For many years, technology aimed at financial institutions has evolved at a measured pace. These organizations simply moved their operations and transactional services progressively from the manual to the Internet. However, as a result of the great financial crisis that began in 2008 , a new wave of disruptive entities emerged that embraced the concept of ‘customer-facing’ and began to be known as Fintech.

The DNA of the financial industry changed forever. These startups, which based their modus operandi on the data, began to offer the customer new formulas for investing and making payments, blowing all the alarms within the traditional banking. However, these agile and attractive startups, now known to all as Fintech, do not have decades of valuable data stored, as is the case with traditional institutions.

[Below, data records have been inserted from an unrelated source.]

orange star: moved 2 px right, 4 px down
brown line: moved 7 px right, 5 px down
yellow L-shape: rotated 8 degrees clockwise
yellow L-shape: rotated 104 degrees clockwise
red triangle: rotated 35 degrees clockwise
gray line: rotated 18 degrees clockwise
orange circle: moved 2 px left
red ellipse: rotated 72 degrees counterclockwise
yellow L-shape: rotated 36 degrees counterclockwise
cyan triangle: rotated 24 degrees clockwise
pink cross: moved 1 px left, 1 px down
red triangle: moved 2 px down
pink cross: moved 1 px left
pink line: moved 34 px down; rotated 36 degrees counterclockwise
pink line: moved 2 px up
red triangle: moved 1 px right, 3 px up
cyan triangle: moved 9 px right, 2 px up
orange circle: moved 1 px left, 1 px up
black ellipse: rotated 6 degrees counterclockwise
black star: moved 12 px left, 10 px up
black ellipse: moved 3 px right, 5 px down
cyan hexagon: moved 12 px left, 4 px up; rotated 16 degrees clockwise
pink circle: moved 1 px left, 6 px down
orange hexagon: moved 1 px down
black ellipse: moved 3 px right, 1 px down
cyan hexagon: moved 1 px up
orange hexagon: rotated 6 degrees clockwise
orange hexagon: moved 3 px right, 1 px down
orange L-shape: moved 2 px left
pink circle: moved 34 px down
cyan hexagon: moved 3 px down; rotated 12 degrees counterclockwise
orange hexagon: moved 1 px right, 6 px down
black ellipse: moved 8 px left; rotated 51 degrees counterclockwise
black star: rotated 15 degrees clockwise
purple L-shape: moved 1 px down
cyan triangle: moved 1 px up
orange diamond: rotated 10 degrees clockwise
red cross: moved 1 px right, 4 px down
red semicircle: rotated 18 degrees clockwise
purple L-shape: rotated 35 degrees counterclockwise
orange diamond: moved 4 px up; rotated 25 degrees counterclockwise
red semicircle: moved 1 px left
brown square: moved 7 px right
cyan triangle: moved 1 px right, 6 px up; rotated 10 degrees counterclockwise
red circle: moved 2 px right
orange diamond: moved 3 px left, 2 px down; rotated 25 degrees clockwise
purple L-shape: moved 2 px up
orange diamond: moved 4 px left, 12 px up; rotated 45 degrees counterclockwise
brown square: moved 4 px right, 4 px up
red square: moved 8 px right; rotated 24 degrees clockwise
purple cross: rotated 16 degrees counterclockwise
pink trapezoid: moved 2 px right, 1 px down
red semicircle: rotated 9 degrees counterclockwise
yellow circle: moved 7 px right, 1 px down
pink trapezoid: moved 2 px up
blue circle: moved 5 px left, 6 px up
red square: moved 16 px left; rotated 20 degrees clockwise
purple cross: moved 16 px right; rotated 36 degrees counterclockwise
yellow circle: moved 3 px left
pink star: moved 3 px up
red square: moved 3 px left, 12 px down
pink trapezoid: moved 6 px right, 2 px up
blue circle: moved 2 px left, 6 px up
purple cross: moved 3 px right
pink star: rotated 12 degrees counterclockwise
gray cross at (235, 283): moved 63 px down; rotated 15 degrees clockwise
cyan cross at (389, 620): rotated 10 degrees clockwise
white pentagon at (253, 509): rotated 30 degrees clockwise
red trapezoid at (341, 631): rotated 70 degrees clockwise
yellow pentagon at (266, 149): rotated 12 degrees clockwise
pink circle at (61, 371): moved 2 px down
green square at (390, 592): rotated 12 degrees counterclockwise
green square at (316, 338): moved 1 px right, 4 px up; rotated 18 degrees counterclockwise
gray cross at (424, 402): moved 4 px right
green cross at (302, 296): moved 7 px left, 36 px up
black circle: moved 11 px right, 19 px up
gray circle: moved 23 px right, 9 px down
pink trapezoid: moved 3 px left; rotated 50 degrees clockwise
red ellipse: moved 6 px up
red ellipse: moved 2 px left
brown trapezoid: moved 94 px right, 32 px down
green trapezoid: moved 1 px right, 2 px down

Through analytics, these organizations will be able to face their next evolutionary leap. Their competitive advantage will take shape when they are able to draw conclusions from new sources made up of vast volumes of historical data. It is true that Fintech entities may have received all the media attention and a good part of the investment pie, but, thanks to analytics, especially to predictive analytics, banks will be able to better serve the financial health of their clients. customers, providing them with an exceptional service, which will allow them to win this match.

Financial institutions are starting to bet on predictive analytics

Predictive analytics, one more step

Financial institutions are starting to rely on predictive analytics, as it allows them to forecast future events and results more reliably, from the needs and behaviors of their customers and prospects, to any type of financial or fraudulent risk. These organizations capture and store huge amounts of data. Data relating to customer applications, transactions, bank accounts, demographic information, promotions and other business tools that contain a vital intelligence that, on many occasions, remains hidden. Predictive analytics combines automated visualization and data analysis technologies that help financial companies prepare for the future by learning from the past. Thanks to predictive analytics,

Increase customer acquisition and retention: Better customerprofiling and segmentation will enable these companies to obtain a wide range of customer information, such as loyalty level, cancellation rate, product utilization, or total value of their permanence. The appropriate effort can be employed to acquire and retain the most valuable customers in order to ensure continued growth.

Feed Marketing Success: With a better understanding of the market and customer needs, financial institutions can deploy better targeted promotions and more efficient cross-selling and up-selling campaigns, as well as more accurately predict their impact.

Combating fraud: The ability to detect or anticipate illegal or suspicious activities and transactions – such as identity theft or money laundering – will enable these organizations to significantly reduce fraud. Since scammers constantly review their techniques, banks have no choice but to employ automated methods of data discovery and predictive analytics.

Mitigate risk: These agencies can dramatically reduce risk if they figure out how to balance their investments and ensure price hedges more appropriately. In addition, they will be able to predict their profitability more accurately, prevent risk with regard to loans and credit applicants, and better understand debtors’ behavior to save and capitalize efforts.